------ Material shown ------
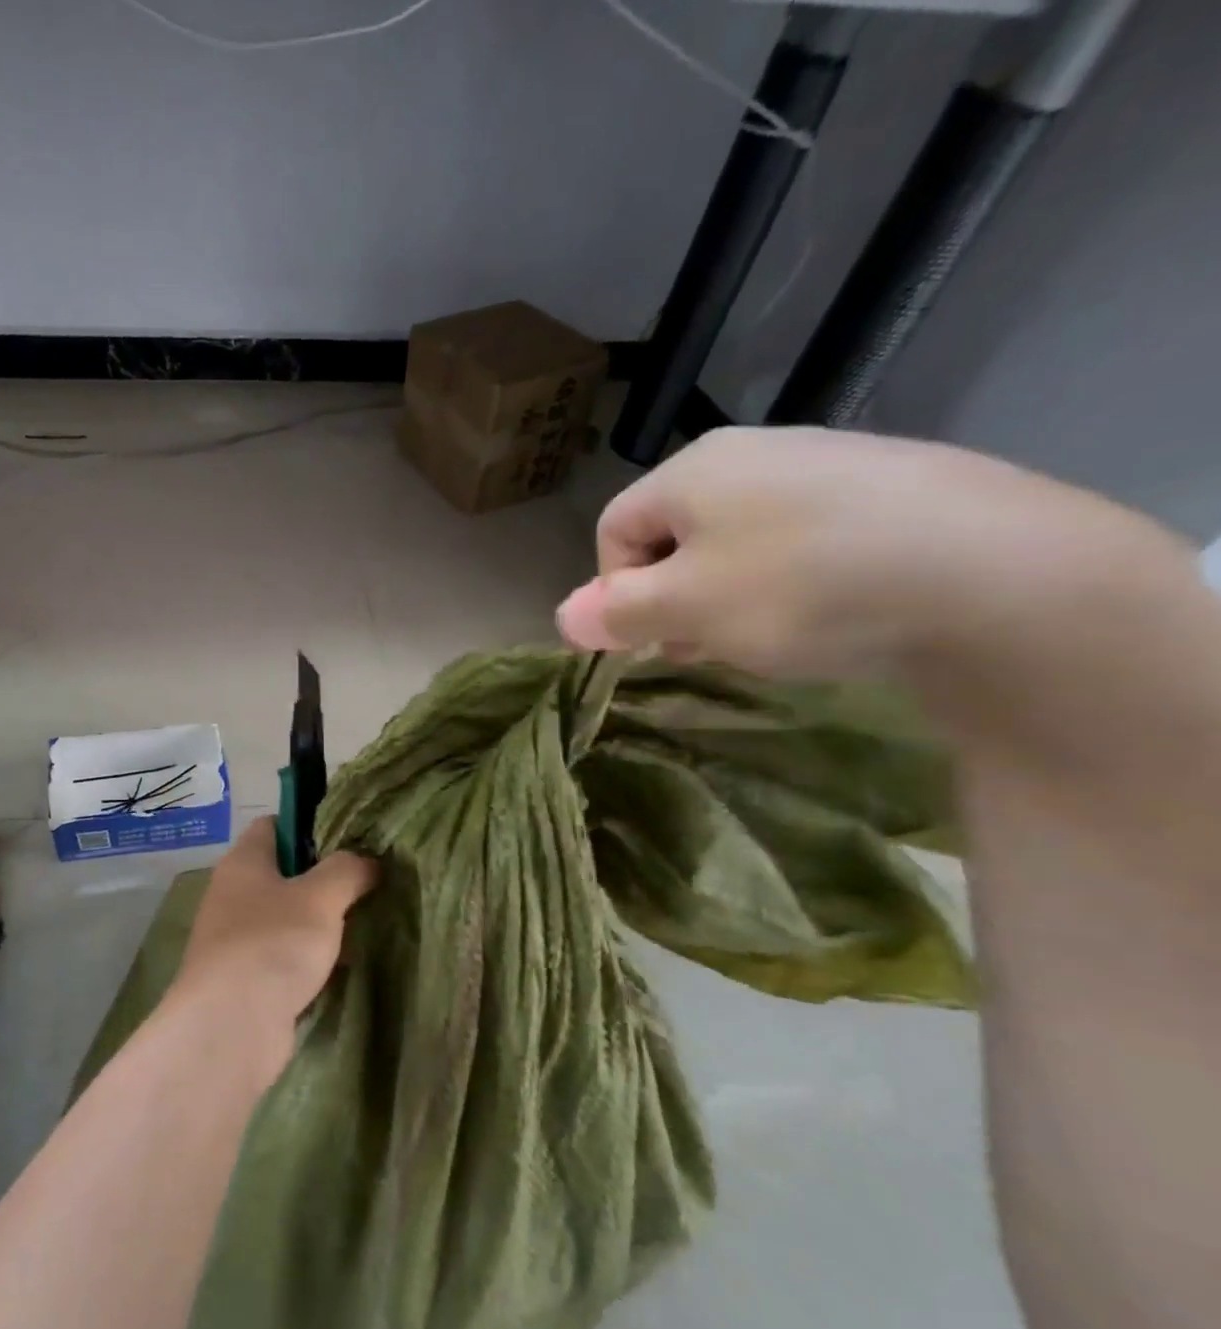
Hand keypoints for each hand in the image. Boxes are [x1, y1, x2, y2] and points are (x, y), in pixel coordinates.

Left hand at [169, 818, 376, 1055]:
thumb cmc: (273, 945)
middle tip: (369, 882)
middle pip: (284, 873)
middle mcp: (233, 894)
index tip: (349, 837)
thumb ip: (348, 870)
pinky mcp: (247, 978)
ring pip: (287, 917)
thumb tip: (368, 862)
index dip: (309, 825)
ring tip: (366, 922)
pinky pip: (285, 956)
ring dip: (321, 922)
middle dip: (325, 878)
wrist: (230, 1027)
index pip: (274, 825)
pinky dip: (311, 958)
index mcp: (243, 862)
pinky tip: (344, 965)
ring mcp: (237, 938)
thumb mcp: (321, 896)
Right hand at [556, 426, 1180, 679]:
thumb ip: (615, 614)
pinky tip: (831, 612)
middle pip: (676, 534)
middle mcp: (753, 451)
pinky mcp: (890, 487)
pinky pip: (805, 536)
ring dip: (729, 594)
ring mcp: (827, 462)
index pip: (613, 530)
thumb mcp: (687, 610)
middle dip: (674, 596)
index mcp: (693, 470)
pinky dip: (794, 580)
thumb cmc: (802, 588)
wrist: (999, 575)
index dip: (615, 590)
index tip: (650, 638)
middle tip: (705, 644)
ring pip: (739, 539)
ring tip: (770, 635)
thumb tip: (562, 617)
------
------ Material shown ------
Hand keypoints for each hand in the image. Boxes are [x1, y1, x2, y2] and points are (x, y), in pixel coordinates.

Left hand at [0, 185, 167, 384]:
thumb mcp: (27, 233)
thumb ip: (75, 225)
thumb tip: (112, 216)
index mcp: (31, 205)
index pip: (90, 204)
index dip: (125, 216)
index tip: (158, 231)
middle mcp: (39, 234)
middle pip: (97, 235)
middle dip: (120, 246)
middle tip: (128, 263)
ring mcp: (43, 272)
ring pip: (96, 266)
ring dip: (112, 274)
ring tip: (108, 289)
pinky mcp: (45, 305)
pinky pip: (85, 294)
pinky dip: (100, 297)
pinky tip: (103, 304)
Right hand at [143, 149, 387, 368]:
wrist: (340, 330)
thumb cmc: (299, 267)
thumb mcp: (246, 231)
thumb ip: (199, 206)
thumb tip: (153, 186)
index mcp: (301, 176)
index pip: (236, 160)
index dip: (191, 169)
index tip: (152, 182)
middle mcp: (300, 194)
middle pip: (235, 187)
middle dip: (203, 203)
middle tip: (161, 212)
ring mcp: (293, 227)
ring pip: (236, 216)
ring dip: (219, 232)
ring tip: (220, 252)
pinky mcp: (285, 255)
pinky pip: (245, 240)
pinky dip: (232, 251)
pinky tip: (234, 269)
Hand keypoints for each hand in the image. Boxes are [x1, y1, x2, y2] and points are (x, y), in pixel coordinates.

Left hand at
------
Exercise
Only lines containing the string "Left" are needed. Pull each of them out of the records above.

Solution below
Left hand at [169, 818, 376, 1055]:
Left hand at [0, 185, 167, 384]:
Left hand at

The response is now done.